You can use Snakeoil in two ways. If you'd like to attach metadata to an object, you can use the model abstract base class:

from snakeoil.models import SEOModel

class Article(SEOModel):
    title = models.CharField(max_length=200)
    author = models.ForeignKey(User, on_delete=models.CASCADE)
    main_image = models.Imagefield(blank=True, null=True)

    @property
    def author_name(self):
        return

    @property
    def snakeoil_metadata(self):
        metadata = {
            "default": [
                {
                    "name": "author",
                    "content": self.author.get_full_name(),
                },
                {"property": "og:title", "content": self.title},
            ]
        }
        if self.main_image:
            metadata["default"].append(
                {"property": "og:image", "attribute": "main_image"}
            )
        return metadata

You can also override these tags in the admin per-object.

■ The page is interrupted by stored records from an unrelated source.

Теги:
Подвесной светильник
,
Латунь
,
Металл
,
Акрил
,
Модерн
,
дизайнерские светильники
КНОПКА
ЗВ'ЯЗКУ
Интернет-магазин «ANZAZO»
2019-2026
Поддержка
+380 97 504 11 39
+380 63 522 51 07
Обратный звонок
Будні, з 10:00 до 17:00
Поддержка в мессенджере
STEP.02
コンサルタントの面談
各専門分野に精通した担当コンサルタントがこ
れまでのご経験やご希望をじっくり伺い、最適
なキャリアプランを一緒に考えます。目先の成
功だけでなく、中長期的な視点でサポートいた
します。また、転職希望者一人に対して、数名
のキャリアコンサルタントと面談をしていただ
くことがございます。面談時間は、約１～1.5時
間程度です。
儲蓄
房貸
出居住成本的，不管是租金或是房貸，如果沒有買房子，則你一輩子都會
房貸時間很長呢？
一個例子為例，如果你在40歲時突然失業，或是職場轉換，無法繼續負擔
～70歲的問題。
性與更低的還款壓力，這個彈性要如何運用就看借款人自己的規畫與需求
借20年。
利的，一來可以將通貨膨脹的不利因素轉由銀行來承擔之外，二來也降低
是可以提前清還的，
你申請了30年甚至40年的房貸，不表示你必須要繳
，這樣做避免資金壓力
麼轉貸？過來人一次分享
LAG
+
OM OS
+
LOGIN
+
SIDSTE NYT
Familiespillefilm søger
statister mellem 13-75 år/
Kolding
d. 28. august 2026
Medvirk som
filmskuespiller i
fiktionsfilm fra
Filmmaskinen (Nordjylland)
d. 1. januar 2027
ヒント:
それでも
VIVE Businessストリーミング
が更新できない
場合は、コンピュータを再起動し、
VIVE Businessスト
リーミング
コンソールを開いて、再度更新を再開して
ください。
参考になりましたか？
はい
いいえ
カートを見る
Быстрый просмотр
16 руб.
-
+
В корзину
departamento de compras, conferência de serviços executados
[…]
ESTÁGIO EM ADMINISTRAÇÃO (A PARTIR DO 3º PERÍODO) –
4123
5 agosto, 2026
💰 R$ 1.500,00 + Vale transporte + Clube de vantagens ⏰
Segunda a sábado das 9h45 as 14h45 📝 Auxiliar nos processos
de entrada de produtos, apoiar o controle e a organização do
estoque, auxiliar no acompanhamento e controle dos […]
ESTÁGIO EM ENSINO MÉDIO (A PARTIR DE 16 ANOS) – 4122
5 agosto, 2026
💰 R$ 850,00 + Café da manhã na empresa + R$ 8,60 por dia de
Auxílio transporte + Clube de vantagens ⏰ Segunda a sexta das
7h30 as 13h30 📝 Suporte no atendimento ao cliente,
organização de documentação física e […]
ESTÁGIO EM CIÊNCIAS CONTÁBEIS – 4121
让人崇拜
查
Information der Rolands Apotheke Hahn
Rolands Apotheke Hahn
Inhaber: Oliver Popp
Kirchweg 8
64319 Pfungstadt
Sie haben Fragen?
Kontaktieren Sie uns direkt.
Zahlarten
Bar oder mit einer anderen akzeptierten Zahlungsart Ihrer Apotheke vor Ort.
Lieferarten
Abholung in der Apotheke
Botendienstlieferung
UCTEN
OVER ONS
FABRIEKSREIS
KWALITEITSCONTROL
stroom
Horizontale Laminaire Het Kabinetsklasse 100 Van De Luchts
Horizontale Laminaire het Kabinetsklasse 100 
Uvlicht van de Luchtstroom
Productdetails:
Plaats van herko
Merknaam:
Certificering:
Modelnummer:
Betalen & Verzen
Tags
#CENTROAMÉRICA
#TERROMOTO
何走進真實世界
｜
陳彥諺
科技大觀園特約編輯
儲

For situations where you can't change the model (flatpages, third party apps) or don't have one at all, there is an SEOPath model that maps paths to your meta tags.

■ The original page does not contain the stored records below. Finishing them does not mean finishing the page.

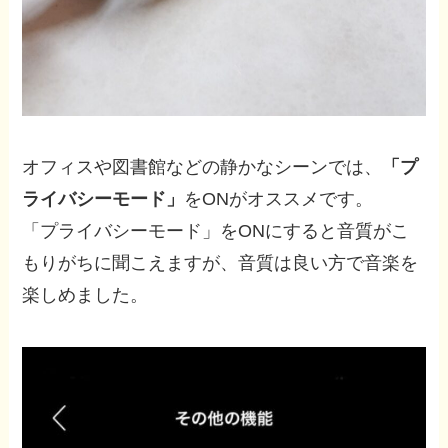
オフィスや図書館などの静かなシーンでは、
「プ
ライバシーモード」
をONがオススメです。
「プライバシーモード」をONにすると音質がこ
もりがちに聞こえますが、音質は良い方で音楽を
楽しめました。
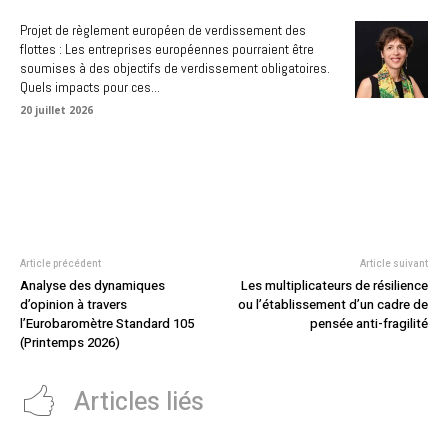
Projet de règlement européen de verdissement des
flottes : Les entreprises européennes pourraient être
soumises à des objectifs de verdissement obligatoires.
Quels impacts pour ces...
20 juillet 2026
Article précédent
Article suivant
Analyse des dynamiques
Les multiplicateurs de résilience
d’opinion à travers
ou l’établissement d’un cadre de
l’Eurobaromètre Standard 105
pensée anti-fragilité
(Printemps 2026)
Articles liés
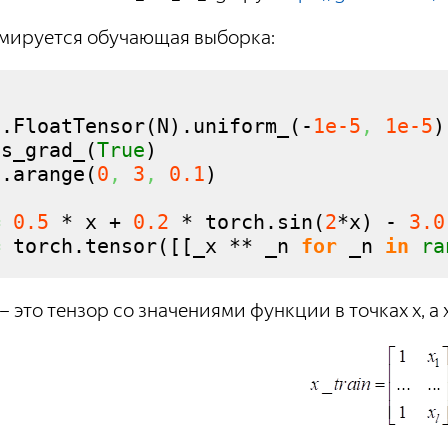
мируется обучающая выборка:
h.
FloatTensor
(
N
)
.
uniform_
(
-
1e-5
,
1e-5
)
es_grad_
(
True
)
h.
arange
(
0
,
3
,
0.1
)
=
0.5
 * x + 
0.2
 * torch.
sin
(
2
*x
)
 - 
3.0
=
 torch.
tensor
(
[
[
_x ** _n 
for
 _n 
in
ra
 – это тензор со значениями функции в точках x, а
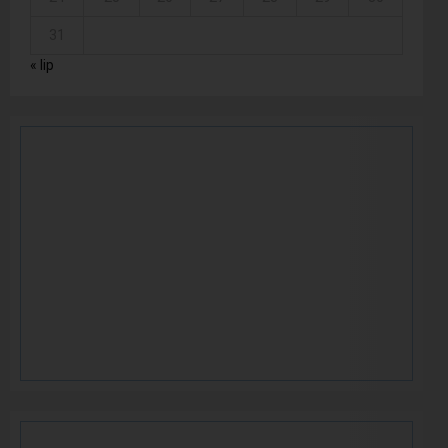
31
« lip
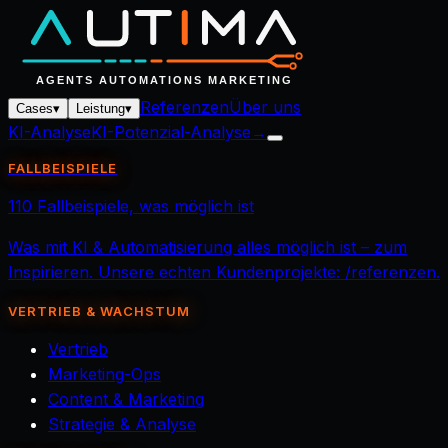
Referenzen
Über uns
Cases
▾
Leistung
▾
KI-Analyse
KI-Potenzial-Analyse
→
FALLBEISPIELE
110 Fallbeispiele, was möglich ist
Was mit KI & Automatisierung alles möglich ist – zum
Inspirieren. Unsere echten Kundenprojekte: /referenzen.
VERTRIEB & WACHSTUM
Vertrieb
Marketing-Ops
Content & Marketing
Strategie & Analyse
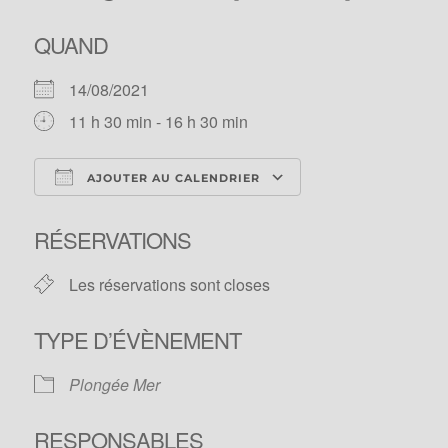
QUAND
14/08/2021
11 h 30 min - 16 h 30 min
AJOUTER AU CALENDRIER
Télécharger ICS
Calendrier Googl
RÉSERVATIONS
Les réservations sont closes
TYPE D’ÉVÈNEMENT
Plongée Mer
RESPONSABLES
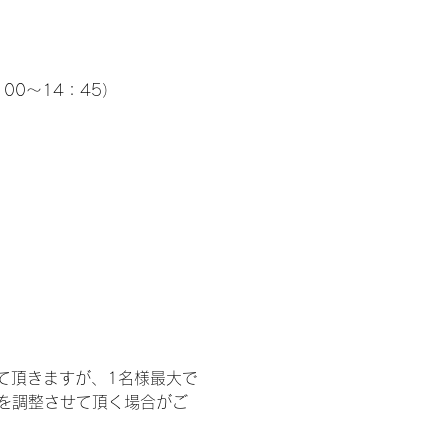
00～14：45）
て頂きますが、1名様最大で
を調整させて頂く場合がご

Tags are added in the admin (or however else you like) as JSON. For example:

{
    "default": [
        {"name": "description", "property": "og:description", "content": "Meta description"},
        {"property": "og:title", "content": "My blog post"},
        {"name": "author", "attribute": "author_name"},
        {"property": "og:image", "static": "img/default.jpg"}
    ]
}

Where default will work for any language. You can replace default with a language code, e.g. "nl_NL", and these tags will only display if the current language is Dutch. This will generate something like:

<meta name="description" property="og:description" content="Meta description">
<meta property="og:title" "content="My blog post">
<!-- from my_object.author_name -->
<meta name="author" content="Tom Carrick">
<!-- build a static URL -->
<meta property="og:image" content="/static/img/default.jpg">

Note that when using static, width and height are not added, but you may add these yourself. For ImageField, this will be added automatically:

{
    "default": [
        {"property": "og:image", "attribute": "main_image"}
    ]
}

Results in:

<meta property="og:image" content="/media/blog_1_main_image.jpg">
<meta property="og:image:width" content="640">
<meta property="og:image:height" content="480">

Django Templates

Add snakeoil to your INSTALLED_APPS:

INSTALLED_APPS = [
    "snakeoil",
    # ...
]

In your base template, add this where you want the tags to appear:

{% load snakeoil %}
{% block head %}
    {% meta %}
{% endblock %}

This will automatically find an object based on the get_absolute_url() of your model, by looking in the request context. If nothing is found, snakeoil will check for an SEOPath object for the current path. If you have an object, it is recommended to pass it into the tag directly to short-circuit the tag finding mechanisms:

{% meta my_obj %}

Jinja2

Set your environment:

from jinja2 import Environment
from snakeoil.jinja2 import get_meta_tags

def environment(**options):
    env = Environment(**options)
    env.globals.update(
        {
            "get_meta_tags": get_meta_tags,
            # ...
        }
    )
    return env

In your template:

{% block meta %}
    {% with meta_tags=get_meta_tags() %}
        {% include "snakeoil/seo.jinja2" %}
    {% endwith %}
{% endblock meta %}

To pass in an object:

{% block meta %}
    {% with meta_tags=get_meta_tags(my_object) %}
        {% include "snakeoil/seo.jinja2" %}
    {% endwith %}
{% endblock meta %}

Notes

Thanks to kezabelle for the name. For those wondering:

Metadata is often used for SEO purposes. A lot of people (rightly or not) consider SEO to be snakeoil. Also, SnakEOil. Very clever, I know.

The old version of django-snakeoil can be found on the old branch, but won't be updated.